Hidden Figures: The American Dream and the Untold Story of the Black Women Mathematicians Who Helped Win the Space Race by Margot Lee Shetterly is a history of black women who were mathematicians and engineers in twentieth-century aeronautics and space programs. It focuses particularly on black women who served as human computers as they performed calculations at Langley Air Force Base in Virginia during and after World War II.

During the war, the United States was desperate for mathematicians and engineers to work in aeronautics. With many men fighting in the war, women took on professional jobs. A number of black women applied for positions at Langley. Among them was Dorothy Vaughan, who had excelled in mathematics as a young woman and had then gone into teaching. Pay in segregated schools was much less than Vaughan could make as a human computer performing calculations for engineers. So she changed careers. As more black women came to work at Langley, they were segregated in the West Computing Area. Eventually, in 1949, Vaughan was promoted to head of the section.

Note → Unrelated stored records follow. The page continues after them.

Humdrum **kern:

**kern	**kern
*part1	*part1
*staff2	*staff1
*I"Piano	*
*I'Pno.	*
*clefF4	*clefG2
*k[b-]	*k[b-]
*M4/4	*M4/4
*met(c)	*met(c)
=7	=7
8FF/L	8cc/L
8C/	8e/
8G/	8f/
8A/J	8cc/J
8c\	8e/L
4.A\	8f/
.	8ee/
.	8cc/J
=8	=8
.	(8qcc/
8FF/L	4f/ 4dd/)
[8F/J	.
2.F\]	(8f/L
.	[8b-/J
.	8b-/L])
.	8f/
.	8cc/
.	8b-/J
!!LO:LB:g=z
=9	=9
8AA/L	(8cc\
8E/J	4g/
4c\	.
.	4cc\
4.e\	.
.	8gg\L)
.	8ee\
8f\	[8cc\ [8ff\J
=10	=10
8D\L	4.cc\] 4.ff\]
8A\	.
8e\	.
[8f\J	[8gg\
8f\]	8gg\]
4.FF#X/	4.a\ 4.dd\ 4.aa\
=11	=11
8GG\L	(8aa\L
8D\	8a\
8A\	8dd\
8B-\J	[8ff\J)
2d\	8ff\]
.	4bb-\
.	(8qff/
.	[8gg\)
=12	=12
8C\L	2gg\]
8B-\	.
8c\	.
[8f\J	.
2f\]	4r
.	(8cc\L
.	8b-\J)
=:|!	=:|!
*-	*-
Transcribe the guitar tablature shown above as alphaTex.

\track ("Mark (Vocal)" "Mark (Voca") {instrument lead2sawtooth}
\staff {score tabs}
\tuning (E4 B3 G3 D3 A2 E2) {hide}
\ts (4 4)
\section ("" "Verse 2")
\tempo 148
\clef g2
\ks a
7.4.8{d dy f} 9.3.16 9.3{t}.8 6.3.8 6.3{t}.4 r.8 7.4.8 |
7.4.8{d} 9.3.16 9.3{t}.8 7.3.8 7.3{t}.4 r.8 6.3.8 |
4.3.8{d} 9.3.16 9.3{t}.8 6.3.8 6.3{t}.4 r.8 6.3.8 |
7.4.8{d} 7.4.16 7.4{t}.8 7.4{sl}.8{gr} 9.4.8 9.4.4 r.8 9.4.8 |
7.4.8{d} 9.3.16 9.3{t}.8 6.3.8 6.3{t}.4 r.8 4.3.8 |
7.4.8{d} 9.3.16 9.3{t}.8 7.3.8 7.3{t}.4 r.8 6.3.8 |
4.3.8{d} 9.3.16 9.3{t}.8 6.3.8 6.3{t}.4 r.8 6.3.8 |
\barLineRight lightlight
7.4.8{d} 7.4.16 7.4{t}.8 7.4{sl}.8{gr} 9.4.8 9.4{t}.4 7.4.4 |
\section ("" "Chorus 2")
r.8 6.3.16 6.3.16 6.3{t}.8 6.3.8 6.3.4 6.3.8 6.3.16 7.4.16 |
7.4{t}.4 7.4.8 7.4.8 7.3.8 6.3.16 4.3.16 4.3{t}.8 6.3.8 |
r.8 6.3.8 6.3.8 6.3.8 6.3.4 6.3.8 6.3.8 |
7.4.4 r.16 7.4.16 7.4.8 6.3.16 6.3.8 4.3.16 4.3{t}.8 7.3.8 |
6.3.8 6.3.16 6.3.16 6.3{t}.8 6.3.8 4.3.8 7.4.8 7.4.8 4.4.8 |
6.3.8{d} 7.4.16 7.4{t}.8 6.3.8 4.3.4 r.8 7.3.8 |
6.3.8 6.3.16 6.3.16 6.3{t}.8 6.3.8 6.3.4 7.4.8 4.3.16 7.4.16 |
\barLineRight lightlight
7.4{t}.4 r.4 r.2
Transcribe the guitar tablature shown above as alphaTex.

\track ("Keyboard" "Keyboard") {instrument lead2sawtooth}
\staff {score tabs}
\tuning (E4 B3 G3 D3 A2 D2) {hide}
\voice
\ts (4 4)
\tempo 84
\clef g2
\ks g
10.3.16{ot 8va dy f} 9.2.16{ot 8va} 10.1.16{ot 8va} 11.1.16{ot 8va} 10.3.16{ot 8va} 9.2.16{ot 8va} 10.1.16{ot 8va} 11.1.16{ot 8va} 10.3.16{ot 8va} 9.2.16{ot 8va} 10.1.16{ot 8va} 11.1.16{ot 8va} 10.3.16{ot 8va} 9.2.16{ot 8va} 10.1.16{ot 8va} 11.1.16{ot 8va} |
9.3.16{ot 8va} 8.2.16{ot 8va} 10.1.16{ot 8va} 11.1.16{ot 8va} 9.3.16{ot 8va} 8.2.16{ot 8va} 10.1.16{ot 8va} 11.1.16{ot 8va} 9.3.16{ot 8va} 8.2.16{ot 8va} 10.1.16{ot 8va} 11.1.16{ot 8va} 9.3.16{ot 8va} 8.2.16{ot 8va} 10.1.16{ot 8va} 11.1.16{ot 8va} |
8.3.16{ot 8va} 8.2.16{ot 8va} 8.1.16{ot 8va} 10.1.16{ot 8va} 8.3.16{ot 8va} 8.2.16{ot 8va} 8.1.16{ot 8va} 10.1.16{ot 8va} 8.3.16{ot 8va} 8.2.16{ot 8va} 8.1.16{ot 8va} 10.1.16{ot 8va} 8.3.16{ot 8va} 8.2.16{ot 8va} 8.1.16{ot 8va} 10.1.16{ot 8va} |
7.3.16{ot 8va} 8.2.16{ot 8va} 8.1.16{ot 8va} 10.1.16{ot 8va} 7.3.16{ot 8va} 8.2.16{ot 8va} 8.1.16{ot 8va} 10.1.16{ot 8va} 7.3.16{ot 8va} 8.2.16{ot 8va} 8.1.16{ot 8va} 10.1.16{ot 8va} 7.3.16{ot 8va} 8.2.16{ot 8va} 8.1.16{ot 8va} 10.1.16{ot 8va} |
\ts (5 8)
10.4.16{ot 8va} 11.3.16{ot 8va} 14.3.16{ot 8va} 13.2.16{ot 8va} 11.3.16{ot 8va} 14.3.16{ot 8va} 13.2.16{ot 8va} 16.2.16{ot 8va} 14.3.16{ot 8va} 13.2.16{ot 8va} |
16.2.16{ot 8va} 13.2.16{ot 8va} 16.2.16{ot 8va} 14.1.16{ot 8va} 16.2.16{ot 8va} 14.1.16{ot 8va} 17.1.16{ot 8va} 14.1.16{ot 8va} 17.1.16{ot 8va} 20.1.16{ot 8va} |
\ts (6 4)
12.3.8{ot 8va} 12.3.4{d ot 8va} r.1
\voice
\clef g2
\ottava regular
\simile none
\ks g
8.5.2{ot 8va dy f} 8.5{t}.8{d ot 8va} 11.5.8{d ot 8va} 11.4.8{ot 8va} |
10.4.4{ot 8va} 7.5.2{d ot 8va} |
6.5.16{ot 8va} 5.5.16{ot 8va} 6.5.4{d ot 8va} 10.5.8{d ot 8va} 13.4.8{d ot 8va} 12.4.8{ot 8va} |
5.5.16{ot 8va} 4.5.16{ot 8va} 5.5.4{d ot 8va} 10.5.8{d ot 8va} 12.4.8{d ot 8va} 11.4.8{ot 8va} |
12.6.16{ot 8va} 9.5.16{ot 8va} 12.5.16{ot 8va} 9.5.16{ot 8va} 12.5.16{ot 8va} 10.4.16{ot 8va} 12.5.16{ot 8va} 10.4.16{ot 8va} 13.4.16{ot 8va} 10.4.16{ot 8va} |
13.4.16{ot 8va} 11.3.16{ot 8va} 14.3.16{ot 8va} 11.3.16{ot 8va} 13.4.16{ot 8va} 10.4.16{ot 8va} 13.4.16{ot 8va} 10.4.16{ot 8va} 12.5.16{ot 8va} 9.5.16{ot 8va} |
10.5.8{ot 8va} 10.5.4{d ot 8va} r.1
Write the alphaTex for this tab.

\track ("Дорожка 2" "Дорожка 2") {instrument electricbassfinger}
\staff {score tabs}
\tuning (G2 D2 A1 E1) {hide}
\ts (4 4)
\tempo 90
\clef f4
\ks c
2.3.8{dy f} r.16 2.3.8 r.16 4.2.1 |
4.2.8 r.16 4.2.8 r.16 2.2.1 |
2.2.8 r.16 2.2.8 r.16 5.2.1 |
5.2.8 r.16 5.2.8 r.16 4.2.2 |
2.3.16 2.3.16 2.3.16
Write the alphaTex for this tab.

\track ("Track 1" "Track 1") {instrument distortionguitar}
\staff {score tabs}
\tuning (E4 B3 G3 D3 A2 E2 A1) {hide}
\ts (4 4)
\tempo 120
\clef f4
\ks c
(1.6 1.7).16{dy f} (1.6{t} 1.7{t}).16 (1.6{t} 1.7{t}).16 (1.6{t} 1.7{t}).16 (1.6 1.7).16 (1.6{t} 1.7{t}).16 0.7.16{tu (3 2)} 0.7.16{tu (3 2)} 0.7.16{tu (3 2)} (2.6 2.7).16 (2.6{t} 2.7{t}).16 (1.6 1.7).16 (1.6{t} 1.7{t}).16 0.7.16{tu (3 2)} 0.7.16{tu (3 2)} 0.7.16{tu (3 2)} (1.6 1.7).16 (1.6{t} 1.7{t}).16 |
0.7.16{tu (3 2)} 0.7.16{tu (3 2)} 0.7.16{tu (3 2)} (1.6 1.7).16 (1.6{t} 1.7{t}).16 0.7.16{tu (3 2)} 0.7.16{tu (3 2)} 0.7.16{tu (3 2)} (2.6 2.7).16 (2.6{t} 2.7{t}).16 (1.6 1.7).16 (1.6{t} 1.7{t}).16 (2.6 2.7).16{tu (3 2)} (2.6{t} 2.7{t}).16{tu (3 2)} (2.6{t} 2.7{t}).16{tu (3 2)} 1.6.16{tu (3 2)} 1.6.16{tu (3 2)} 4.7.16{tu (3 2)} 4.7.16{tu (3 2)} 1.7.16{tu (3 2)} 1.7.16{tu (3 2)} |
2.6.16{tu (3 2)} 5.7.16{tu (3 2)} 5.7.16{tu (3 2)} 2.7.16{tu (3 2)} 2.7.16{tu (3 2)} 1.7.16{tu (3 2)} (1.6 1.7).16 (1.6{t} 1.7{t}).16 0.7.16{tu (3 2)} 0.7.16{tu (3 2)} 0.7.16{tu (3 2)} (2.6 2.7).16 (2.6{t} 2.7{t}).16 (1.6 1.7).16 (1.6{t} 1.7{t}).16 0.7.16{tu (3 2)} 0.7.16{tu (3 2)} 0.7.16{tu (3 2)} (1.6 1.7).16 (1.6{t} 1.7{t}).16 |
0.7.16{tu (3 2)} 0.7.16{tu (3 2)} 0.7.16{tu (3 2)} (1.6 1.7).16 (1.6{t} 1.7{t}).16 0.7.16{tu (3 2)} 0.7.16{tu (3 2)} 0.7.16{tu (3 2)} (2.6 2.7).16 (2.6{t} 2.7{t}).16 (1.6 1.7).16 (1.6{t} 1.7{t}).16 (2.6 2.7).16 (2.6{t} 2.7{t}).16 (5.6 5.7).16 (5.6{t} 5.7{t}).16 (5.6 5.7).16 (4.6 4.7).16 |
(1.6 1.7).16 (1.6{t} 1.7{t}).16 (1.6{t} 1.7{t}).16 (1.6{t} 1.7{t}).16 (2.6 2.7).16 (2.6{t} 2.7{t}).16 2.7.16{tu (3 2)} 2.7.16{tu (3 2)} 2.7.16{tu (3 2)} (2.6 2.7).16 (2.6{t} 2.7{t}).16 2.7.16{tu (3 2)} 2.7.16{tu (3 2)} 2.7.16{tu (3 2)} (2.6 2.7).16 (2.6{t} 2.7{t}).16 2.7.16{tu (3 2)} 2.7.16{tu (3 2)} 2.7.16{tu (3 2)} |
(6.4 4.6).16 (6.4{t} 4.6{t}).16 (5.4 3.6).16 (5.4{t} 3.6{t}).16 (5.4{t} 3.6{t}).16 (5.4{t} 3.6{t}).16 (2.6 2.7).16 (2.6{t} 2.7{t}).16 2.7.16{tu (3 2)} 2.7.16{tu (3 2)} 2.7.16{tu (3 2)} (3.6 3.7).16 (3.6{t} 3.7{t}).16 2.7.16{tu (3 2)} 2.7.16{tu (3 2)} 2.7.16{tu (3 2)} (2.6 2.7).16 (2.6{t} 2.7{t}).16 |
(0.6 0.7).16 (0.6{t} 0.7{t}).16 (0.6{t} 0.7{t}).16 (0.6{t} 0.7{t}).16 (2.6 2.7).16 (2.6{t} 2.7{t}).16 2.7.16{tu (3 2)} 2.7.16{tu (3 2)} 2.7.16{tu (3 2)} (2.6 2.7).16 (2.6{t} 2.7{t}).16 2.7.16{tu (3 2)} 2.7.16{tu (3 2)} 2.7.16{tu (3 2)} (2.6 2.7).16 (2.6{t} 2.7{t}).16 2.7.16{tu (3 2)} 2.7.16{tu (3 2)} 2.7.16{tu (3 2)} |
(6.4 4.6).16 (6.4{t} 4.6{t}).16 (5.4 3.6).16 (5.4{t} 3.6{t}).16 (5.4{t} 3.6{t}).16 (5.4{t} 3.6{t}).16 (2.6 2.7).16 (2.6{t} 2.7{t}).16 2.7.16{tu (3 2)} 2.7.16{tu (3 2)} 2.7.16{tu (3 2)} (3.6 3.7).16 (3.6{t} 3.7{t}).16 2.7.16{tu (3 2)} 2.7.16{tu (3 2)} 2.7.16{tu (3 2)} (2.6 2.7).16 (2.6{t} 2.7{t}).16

While most black women at Langley worked as human computers, some were promoted to work as engineers. Among these were Mary Jackson and Katherine Goble Johnson. Jackson eventually stepped down as an engineer to work in human resources where she believed she could help advance the careers of more women and black people at NASA. Johnson became closely involved in the space program and was responsible for double-checking the calculations for John Glenn’s historic space flight in which he became the first American in orbit. She was an essential part of the successful American moon landing in 1969.